*SOURCE EXTRACT*
<<<<
Below we load the classic IMDB reviews dataset and take a quick look.

> **Key ideas**
> - Use `load_dataset("<namespace>/<name>")` or just `load_dataset("<name>")`.
> - Access splits like `dataset["train"]` and `dataset["test"]`.
> - Use `.features`, `.column_names`, `.num_rows`, and slicing to inspect.


In [None]:
from datasets import load_dataset

# Load a small text dataset (will download on first run and cache locally)
imdb = load_dataset("imdb")

# Peek
imdb, imdb["train"][0], imdb["train"].features, imdb["train"].column_names, imdb["train"].num_rows

## 2) Inspecting Structure & Metadata

Understanding a dataset’s schema is crucial. `features` defines column types; `DatasetInfo` contains license, citation, description, and more.

> **Pro tips**
> - `dataset.info.description` often mirrors the Dataset Card.
> - Use `dataset.unique("label")` or `value_counts()` via pandas for quick EDA.


In [None]:
info = imdb["train"].info
print("Description (truncated):\n", (info.description or "")[:500], "...")
print("\nLicense:", info.license)
print("\nFeatures:", imdb["train"].features)

## 3) Basic Operations: Select, Filter, and Map

`datasets` uses **Apache Arrow** under the hood for efficient, memory‑aware ops.

- **`select`**: take rows by index (or slice) — great for subsampling.
- **`filter`**: keep rows matching a predicate.
- **`map`**: transform rows; supports batched processing and multiprocessing.

> **Immutability:** Operations return **new** datasets; originals remain intact.


In [None]:
from datasets import Dataset

train = imdb["train"]

# Select a subset
small_train = train.select(range(2000))

# Filter by length
def is_long(example):
    return len(example["text"].split()) > 50

long_reviews = small_train.filter(is_long)

# Map: add a simple feature (word count)
def add_word_count(example):
    example["word_count"] = len(example["text"].split())
    return example

with_wc = long_reviews.map(add_word_count)

with_wc[0], with_wc.features

## 4) Train/Validation/Test Splits

If a dataset doesn’t provide a validation split, you can create one deterministically.

> **Determinism:** Set a `seed` for reproducible splits.


In [None]:
from datasets import DatasetDict

# Create a validation split from the training set
split = small_train.train_test_split(test_size=0.2, seed=42)
split = DatasetDict({
    "train": split["train"],
    "validation": split["test"],
    "test": imdb["test"].select(range(2000))  # smaller test for demos
})
>>>>
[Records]
<<<<
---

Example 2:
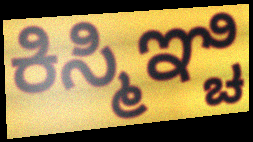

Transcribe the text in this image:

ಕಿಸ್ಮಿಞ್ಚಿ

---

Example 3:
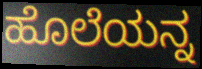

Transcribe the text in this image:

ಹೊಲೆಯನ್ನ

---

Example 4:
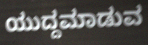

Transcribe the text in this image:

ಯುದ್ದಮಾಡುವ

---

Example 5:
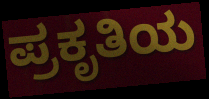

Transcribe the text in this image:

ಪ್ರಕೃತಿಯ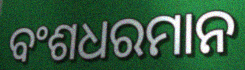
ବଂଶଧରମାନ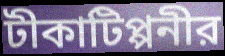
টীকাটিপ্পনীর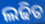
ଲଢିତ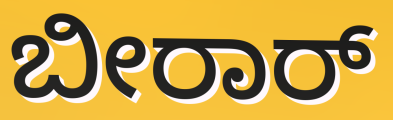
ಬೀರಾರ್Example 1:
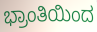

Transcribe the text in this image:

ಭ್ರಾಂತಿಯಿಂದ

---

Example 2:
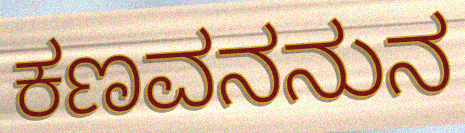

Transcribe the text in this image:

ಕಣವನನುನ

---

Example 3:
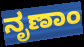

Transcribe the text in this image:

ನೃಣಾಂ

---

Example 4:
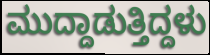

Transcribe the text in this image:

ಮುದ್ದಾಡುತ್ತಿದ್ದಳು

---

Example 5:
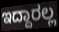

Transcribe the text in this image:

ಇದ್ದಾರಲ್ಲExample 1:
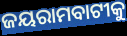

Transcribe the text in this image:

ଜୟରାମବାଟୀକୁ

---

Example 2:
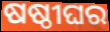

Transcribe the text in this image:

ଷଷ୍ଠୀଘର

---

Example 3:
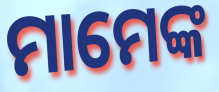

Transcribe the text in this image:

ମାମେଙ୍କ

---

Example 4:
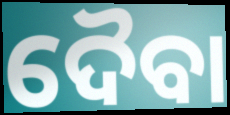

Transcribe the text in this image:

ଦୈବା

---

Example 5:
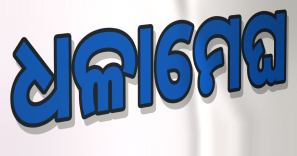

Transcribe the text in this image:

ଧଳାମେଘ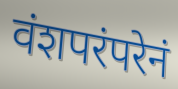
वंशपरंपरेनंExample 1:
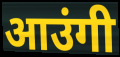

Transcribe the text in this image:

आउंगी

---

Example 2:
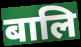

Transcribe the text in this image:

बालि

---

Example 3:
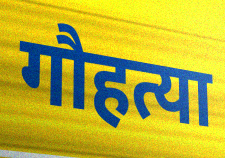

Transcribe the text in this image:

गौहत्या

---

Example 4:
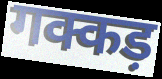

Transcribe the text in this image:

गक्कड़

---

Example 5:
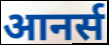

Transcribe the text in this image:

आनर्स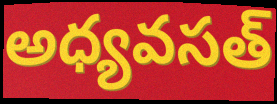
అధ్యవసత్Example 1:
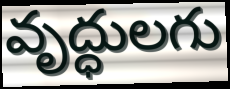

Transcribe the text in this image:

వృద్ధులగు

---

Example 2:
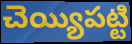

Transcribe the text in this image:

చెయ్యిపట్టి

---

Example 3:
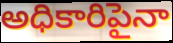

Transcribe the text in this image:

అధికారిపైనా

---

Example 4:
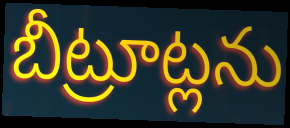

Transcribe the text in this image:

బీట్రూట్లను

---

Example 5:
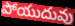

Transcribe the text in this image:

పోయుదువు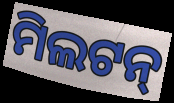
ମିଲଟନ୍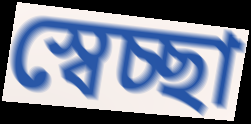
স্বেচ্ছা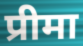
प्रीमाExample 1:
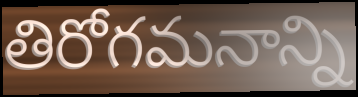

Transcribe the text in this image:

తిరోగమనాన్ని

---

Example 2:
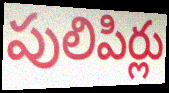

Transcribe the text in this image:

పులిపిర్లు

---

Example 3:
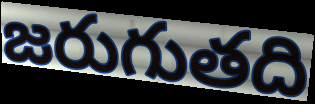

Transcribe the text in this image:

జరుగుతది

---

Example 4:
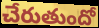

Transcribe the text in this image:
>>>>
*WORK TO DO*
a – Translate this sentence from the datasets notebook into Spanish: "If a dataset doesn’t provide a validation split, you can create one deterministically."
b – Transcribe everything in the datasets notebook from "with_wc = long_reviews.map(add_word_count)" down to "for reproducible splits.".
c – Rewrite the paragraph of the datasets notebook beginning "Understanding a dataset’s schema is crucial" as a short bulleted list that keeps its main facts.
The records have no connection to the datasets notebook.

*RESULTS BY TASK*
a – Si un conjunto de datos no proporciona una división de validación, puedes crear una de forma determinista.

b –
with_wc = long_reviews.map(add_word_count)

with_wc[0], with_wc.features

## 4) Train/Validation/Test Splits

If a dataset doesn’t provide a validation split, you can create one deterministically.

> **Determinism:** Set a `seed` for reproducible splits.

c –
- Understanding a dataset’s schema is crucial.
- `features` defines the column types.
- `DatasetInfo` holds the license, citation, description, and more.